* Problem requirements
Quote the items below word for word. Begin with the line that contains "pose: elev=27.8 azim=351.8" and continue through the last line of the items.

-- begin Records to use --

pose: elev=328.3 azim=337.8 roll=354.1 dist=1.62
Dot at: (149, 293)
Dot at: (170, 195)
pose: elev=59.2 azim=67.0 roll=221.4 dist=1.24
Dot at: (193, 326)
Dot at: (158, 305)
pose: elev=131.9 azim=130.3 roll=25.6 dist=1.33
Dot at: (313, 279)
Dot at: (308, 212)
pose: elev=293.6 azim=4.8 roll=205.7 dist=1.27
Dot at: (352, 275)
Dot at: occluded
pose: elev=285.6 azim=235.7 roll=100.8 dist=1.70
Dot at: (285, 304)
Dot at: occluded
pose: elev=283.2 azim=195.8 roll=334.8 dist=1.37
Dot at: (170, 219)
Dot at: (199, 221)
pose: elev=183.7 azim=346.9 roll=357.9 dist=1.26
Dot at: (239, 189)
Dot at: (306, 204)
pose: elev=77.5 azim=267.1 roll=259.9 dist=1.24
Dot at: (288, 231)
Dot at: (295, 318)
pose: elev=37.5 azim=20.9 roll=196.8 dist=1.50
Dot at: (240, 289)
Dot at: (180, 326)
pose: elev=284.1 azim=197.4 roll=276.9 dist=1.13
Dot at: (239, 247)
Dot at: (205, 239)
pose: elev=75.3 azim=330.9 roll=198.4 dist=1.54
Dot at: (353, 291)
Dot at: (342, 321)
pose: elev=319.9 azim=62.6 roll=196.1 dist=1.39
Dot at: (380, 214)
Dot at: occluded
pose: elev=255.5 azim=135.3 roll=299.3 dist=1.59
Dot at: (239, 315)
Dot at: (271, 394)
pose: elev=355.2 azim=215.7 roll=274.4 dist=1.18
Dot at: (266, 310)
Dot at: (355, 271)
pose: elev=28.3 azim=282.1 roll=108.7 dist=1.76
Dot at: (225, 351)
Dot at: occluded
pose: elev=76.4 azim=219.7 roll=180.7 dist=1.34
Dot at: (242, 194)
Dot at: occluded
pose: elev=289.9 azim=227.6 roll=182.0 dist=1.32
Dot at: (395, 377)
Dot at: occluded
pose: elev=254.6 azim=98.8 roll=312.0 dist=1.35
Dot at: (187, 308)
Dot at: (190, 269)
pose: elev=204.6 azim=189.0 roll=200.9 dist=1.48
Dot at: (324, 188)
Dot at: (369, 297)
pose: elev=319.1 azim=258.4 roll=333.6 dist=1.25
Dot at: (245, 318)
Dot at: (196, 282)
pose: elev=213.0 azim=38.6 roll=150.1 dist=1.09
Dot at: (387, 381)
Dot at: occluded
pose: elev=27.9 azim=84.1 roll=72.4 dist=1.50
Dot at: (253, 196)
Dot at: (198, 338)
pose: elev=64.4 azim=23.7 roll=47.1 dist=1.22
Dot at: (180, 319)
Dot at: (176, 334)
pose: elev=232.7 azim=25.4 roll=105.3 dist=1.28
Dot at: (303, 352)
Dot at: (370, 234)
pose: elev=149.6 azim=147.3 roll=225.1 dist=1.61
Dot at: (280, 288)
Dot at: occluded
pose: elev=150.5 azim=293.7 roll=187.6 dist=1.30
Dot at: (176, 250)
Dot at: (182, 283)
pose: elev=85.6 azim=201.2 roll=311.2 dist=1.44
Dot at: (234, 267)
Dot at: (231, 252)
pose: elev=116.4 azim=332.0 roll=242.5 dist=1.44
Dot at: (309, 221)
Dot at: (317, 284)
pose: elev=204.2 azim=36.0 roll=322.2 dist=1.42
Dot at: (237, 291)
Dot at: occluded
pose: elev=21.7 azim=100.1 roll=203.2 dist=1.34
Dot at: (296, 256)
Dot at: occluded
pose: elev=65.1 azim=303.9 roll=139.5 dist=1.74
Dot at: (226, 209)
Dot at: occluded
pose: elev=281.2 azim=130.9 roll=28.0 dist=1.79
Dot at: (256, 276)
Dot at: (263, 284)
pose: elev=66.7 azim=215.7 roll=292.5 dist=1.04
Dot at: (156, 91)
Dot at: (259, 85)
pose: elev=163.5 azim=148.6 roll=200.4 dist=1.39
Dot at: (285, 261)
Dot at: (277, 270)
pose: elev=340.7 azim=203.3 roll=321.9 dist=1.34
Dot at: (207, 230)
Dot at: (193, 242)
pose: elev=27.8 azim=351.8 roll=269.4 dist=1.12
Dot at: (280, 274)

-- end Records to use --

* Final answer
pose: elev=27.8 azim=351.8 roll=269.4 dist=1.12
Dot at: (280, 274)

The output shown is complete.